### WHAT IS BEING ASKED
Set down, word for word, the part of the committee remarks to Amnesty International starting with "Most of the" and going on through "the issued raised?".

Ms McGowan referred to the Istanbul convention. We held a considerable discussion on the issue last week because there was a lengthy debate about domestic violence. It is a considerable problem at the moment in the State. I note that the convention must be signed by ten states and we are not to the fore in that regard. We are not leading the charge. Does Amnesty International have an opinion on that? Should it be one of our priorities before the end of the Presidency that this State should sign up and lead by example? Instead of simply talking about human rights we need to practice them ourselves at home. We tend to be good at talking about these things but when it comes to implementing legislation at home we are seriously lacking.
I note Amnesty International's recommendations on treating migrants and asylum seekers fairly. I contend that they are somewhat mild-mannered, to put it mildly. We are seriously lacking in Ireland, especially in the area of direct provision, in which I have a specific interest. We should opt in to the EU reception conditions directive. I gather we are the only EU state that has not done so, apart from Denmark, whose reasoning was that it brought in legislation that went further than the directive. I would have thought that this measure could have been added to the list of actions in the review card which we could have taken during the Presidency to show how serious we are on that issue.
Where does Amnesty International stand on direct provision? Is the organisation concerned that there is a serious violation of human rights in the direct provision system in Ireland? Some of the organisations which campaign on behalf of people in asylum believe this is the case and they are concerned especially with regard to the European Convention on Human Rights and contraventions of the convention relating to direct provision. Specifically, there is concern about Article 8 which relates to the right to privacy and family life. I note the statement in the Amnesty International report that there are legal and political issues hampering the implementation or development of the EU Convention on Human Rights. Will the deputation expand on that and explain what exactly they mean and perhaps put it into lay parlance? Who is holding it up and why?
Amnesty International has made an important statement on corporate human rights. Since that was put together we have heard of the tragedy in Bangladesh and the people who died there. That focuses the mind on the necessity of working on corporate human rights. Has that event affected the dialogue on these issues?
Another important EU directive raised with us by the Immigrant Council of Ireland is the EU directive on the right to family reunification. There are particular difficulties in this regard. A study was done by the council relating to EU citizens having difficulty being reunited with family members or partners and so on.
Most of the groups who work as advocates on behalf of these people have been affected by austerity. What is the opinion of Amnesty International on the effects of austerity in the EU in respect of all the issued raised?
I welcome our guests and I thank them for their presentations. To follow on from Senator Terry Leyden's introductory remarks, I remember well the particular occasion which the Senator courageously and generously shared with the rest of the committee.

### COLLECTED DATA
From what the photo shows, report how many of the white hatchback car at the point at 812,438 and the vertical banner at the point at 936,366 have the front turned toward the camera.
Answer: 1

### SOLUTION TO THIS TASK
Most of the groups who work as advocates on behalf of these people have been affected by austerity. What is the opinion of Amnesty International on the effects of austerity in the EU in respect of all the issued raised?